Marco Rubio is running for president of the United States. But he’s also just a regular old manly American man who loves throwing a pigskin as much as the next dude, as one ill-fated child learned on Tuesday.
During a stop at the Iowa State Fair Tuesday, the Florida senator lobbed a football towards a flailing blond child and hit him in the head with it.
In fairness to Rubio, the kid seemed ill-prepared to make the catch. His hands went up at the last second of the route he ran and Rubio’s throw was just slightly out of reach. He is reportedly fine but now undoubtedly viral.

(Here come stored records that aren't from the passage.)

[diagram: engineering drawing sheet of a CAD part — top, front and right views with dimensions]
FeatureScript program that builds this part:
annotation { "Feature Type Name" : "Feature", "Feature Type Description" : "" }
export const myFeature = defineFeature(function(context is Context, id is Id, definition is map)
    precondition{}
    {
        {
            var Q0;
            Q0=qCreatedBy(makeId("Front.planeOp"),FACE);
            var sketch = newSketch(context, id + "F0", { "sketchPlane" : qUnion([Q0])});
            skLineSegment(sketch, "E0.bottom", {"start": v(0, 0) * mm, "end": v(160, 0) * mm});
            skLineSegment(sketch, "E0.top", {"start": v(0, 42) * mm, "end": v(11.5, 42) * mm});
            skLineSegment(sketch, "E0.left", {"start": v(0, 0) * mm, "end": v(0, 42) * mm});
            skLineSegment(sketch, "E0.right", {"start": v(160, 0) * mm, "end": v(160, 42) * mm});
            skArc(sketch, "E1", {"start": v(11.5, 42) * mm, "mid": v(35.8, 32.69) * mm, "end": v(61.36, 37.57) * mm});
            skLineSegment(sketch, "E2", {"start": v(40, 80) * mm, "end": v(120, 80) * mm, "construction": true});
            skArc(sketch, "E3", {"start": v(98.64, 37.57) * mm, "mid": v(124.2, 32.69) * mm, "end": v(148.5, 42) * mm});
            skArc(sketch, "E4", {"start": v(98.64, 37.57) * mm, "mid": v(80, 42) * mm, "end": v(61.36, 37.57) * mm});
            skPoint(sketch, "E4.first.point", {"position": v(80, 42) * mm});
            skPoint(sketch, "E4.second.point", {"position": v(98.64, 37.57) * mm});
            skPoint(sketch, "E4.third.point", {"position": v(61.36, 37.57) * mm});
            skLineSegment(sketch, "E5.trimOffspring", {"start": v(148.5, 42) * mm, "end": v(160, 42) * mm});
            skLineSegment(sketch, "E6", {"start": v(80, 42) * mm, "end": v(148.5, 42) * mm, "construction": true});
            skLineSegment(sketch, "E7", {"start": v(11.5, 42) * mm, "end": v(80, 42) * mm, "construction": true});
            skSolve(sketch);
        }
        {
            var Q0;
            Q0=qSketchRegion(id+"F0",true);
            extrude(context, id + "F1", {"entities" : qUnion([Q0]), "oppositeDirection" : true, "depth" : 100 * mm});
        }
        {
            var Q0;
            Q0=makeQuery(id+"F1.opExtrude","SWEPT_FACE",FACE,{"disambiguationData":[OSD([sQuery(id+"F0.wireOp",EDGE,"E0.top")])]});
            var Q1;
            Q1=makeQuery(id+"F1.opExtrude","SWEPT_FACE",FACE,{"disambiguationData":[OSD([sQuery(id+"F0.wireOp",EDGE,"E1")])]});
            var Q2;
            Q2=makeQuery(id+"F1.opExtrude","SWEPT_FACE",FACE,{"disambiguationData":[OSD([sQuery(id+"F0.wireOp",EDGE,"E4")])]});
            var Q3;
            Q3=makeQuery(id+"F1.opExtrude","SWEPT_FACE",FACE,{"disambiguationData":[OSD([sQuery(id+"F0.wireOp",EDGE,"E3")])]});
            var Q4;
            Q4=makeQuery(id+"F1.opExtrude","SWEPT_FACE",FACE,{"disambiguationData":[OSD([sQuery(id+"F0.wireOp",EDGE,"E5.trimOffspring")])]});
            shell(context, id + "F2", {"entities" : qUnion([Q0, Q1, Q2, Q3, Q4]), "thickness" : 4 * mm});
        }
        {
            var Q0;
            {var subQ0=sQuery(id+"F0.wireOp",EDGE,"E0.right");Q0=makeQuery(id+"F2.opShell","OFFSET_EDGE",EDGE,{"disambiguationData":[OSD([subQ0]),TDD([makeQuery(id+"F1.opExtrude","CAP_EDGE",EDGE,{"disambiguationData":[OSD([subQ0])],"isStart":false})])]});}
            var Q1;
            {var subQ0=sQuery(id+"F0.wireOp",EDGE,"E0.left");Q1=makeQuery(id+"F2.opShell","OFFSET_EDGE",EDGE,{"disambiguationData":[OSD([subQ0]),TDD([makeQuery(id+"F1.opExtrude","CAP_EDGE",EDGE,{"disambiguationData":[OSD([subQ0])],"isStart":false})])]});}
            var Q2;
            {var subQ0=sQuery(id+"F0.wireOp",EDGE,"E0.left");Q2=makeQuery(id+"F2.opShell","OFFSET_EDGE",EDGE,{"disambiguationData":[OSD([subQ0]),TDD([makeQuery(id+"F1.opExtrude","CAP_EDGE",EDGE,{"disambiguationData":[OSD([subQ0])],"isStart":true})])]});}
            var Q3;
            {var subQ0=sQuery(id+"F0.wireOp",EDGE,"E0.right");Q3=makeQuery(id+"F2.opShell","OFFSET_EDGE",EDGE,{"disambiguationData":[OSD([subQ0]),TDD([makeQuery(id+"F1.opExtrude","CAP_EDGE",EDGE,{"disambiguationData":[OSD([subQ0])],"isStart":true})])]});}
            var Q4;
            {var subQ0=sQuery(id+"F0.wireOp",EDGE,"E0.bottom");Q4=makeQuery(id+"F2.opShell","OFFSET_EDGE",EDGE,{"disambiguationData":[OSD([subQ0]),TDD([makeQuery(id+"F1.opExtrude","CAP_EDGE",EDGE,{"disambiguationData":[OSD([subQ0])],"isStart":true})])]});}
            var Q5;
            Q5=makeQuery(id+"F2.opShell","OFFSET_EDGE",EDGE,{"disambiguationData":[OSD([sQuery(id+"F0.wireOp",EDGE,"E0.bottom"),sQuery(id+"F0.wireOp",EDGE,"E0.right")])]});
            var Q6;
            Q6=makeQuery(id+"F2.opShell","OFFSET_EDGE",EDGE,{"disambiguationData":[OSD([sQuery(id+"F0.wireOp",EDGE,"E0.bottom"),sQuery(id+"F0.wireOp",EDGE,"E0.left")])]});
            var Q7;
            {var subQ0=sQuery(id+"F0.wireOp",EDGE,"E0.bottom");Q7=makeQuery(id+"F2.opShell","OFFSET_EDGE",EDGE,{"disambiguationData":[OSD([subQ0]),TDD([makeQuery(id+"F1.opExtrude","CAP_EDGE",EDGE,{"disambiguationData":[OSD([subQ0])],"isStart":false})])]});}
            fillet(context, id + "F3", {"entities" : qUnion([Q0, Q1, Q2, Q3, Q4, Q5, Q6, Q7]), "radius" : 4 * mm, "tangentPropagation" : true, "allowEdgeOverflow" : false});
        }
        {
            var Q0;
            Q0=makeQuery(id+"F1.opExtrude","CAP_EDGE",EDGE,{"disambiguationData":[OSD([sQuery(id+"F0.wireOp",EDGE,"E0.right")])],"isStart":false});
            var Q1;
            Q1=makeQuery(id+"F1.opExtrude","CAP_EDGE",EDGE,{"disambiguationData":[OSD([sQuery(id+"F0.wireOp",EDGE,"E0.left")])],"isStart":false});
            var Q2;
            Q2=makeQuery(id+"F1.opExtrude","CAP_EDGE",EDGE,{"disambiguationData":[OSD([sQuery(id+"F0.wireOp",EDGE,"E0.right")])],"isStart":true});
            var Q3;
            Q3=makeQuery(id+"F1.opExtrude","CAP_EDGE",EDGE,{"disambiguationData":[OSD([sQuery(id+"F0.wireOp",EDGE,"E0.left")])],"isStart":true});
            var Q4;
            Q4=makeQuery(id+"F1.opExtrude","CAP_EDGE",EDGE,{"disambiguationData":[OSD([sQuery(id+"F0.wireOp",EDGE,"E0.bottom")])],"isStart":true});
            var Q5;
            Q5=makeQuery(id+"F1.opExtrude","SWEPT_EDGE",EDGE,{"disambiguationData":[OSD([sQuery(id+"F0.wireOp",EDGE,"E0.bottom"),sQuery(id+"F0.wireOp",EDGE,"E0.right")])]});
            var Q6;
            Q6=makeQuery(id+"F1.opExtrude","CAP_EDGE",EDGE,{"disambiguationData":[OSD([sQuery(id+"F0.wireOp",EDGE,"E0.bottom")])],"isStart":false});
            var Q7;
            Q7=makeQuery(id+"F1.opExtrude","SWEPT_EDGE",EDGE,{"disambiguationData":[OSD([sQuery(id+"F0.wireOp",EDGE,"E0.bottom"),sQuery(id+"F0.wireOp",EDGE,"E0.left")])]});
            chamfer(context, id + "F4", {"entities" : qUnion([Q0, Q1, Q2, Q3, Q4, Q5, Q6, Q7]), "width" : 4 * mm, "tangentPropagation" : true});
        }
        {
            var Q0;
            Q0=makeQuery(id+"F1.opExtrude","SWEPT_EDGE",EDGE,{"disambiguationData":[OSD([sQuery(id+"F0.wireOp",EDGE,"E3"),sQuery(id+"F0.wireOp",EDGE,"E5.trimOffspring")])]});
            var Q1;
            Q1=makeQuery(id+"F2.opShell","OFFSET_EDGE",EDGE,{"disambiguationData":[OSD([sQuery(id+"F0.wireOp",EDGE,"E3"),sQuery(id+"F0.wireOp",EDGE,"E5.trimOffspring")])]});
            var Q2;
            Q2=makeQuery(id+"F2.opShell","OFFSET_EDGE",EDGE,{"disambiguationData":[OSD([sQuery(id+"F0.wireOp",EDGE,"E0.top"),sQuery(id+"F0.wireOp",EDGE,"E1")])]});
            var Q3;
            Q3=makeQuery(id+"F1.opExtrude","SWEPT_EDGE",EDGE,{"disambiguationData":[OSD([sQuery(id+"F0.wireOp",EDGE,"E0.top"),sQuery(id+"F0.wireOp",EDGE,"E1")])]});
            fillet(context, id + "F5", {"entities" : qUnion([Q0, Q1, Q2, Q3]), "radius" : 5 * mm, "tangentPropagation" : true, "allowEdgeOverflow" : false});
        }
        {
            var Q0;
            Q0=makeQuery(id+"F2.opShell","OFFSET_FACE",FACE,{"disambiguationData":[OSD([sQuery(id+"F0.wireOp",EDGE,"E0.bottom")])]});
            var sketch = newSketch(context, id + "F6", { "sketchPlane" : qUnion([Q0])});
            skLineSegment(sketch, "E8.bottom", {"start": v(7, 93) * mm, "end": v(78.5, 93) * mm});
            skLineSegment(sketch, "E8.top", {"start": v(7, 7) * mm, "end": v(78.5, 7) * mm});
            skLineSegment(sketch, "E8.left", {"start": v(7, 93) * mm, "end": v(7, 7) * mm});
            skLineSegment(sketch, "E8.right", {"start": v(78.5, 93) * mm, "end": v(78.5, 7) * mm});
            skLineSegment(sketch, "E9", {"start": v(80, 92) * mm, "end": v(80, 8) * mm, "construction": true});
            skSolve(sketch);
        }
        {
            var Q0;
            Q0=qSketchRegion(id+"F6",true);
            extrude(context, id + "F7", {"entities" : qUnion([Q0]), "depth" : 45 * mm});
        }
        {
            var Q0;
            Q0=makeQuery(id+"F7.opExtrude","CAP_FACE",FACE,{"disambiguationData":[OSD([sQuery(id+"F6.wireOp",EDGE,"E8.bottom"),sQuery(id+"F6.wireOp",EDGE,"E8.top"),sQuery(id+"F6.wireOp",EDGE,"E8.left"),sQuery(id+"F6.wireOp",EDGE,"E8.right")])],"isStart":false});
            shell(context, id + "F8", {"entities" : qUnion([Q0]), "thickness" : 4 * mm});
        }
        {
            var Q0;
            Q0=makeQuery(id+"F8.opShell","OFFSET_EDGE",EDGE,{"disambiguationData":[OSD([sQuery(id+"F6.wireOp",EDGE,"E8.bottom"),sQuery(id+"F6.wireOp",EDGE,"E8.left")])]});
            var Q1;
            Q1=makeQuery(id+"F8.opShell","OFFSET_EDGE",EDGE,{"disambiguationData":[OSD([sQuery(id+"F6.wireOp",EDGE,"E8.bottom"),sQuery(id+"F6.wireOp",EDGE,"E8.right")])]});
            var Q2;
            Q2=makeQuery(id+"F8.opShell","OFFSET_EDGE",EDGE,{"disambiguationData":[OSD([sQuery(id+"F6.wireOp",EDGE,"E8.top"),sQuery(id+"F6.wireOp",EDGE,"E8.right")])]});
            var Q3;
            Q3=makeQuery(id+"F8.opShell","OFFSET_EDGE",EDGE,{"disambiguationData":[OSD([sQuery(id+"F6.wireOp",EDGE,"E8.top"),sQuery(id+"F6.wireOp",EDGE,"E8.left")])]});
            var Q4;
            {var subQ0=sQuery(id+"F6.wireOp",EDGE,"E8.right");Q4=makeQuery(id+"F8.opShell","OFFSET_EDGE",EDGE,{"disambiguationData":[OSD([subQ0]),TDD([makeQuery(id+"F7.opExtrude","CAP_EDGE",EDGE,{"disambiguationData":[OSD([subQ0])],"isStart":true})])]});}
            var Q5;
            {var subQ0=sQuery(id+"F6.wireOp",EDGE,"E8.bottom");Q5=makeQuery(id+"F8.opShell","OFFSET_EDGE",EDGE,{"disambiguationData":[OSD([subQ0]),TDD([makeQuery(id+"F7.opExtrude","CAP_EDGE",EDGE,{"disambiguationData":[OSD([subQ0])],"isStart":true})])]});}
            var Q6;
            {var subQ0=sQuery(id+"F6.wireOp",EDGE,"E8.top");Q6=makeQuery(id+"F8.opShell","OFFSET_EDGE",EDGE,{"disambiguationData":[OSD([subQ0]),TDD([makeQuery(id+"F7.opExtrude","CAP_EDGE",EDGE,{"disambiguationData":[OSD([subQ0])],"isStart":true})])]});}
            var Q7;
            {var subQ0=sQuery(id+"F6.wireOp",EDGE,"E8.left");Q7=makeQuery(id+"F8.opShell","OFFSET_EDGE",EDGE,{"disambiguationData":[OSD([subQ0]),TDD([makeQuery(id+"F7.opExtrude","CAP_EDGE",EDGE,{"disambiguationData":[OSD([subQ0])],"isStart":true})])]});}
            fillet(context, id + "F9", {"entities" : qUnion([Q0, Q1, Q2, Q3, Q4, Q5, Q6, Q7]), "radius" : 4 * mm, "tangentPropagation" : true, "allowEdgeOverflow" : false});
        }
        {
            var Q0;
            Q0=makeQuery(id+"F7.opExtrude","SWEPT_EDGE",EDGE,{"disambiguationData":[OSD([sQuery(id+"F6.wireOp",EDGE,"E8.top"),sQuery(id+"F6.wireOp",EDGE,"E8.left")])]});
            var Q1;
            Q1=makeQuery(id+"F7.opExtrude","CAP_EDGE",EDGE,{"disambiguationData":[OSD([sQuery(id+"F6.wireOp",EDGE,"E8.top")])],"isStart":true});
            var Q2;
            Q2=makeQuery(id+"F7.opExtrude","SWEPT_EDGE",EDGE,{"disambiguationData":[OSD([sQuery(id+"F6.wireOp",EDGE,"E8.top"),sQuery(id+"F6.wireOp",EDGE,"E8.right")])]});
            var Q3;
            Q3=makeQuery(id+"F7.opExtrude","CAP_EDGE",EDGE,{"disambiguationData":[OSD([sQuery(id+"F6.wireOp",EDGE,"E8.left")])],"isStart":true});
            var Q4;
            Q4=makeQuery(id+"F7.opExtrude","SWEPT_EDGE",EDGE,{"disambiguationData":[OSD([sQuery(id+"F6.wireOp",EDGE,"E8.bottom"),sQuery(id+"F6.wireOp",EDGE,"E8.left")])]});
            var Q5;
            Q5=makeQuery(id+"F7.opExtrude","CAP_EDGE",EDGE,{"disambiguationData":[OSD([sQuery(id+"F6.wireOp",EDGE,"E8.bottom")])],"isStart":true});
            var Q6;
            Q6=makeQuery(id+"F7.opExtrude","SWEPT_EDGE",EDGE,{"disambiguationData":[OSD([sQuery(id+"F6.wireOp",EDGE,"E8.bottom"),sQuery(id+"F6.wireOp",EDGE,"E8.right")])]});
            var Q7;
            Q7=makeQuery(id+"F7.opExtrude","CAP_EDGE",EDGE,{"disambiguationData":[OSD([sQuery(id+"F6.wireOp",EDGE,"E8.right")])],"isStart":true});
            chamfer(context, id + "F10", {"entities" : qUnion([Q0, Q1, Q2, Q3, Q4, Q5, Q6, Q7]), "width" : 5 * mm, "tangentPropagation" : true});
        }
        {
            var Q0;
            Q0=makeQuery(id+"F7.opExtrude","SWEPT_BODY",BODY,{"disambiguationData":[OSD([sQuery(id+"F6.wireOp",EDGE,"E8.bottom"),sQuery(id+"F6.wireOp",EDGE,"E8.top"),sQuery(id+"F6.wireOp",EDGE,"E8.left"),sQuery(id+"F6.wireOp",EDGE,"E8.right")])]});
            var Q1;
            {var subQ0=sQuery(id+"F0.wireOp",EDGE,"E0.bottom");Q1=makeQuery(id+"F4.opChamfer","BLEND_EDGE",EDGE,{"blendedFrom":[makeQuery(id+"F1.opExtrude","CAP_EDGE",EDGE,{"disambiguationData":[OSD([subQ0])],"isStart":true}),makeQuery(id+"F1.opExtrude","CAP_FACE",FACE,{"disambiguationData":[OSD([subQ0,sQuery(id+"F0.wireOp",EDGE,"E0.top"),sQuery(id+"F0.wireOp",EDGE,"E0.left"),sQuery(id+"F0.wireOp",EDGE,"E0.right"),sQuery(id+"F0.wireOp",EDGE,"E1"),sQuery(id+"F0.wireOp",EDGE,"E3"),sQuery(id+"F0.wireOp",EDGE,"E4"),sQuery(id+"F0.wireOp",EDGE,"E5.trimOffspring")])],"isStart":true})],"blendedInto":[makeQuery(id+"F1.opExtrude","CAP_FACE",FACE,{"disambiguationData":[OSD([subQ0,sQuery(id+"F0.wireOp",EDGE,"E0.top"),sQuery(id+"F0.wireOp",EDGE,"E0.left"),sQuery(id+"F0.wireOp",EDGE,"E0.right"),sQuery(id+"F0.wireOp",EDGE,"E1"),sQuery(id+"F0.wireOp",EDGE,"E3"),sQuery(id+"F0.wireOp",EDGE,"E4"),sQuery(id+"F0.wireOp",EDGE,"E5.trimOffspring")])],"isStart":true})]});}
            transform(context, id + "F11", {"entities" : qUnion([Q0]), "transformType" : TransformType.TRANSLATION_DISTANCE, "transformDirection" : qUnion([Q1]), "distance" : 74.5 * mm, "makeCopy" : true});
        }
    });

Throughout his political career, Rubio, who is married to a former Miami Dolphins cheerleader, hasn’t kept his love of football a secret from anyone. His YouTube account showcased a video in 2013 in which he is being praised for flying down from Washington, D.C. to coach his sons in youth football games.
Rubio also claimed that, unlike President Obama, he’d never keep his sons from playing football. After all, he isn’t too damaged from his own days on the high school gridiron.
“When I played and when most people here played tackle football, you actually were taught to hit with your head,” the senator said in a 2013 interview with BuzzFeed. And while he acknowledged the inherent problems with professional football collisions, he wasn’t interested in dealing with it legislatively, as Senator McCain has tried.
Before he got to the Senate, however, Rubio had a habit of mixing business (politics) and pleasure (football). In 2006 Rubio caught passes from former Miami Dolphins quarterback Dan Marino inside the Florida House. “Representative Rubio’s fingers are broken,” Florida House Speaker Allan Bense joked at the time.
And before catching a cannon of a pass from one of the NFL’s greatest quarterbacks, Rubio kneeled and seemingly ‘Tebowed’ before the god-fearing quarterback began playing for the University of Florida. Marino was in the House in April 2006 and Tebow only started playing the fall of that year.
But one famous quarterback inside a legislative building was not enough for the red-blooded American. In 2008, he and Tebow cleared out an aisle to throw passes to each other during one of Rubio’s regular work days.
Rubio, who was the Florida Speaker of the House at the time, boggled a catch and blamed Tebow for throwing it too low. On the second attempt, he caught it to the uproarious applause of all the people not doing work in the House.
Presumably Rubio shines the most in his football prowess while playing with major leaguers instead of little kids. And at least the White House lawn is big enough for a pickup game.
The Rubio campaign has not returned a request for comment about the status of the child or Rubio’s ego.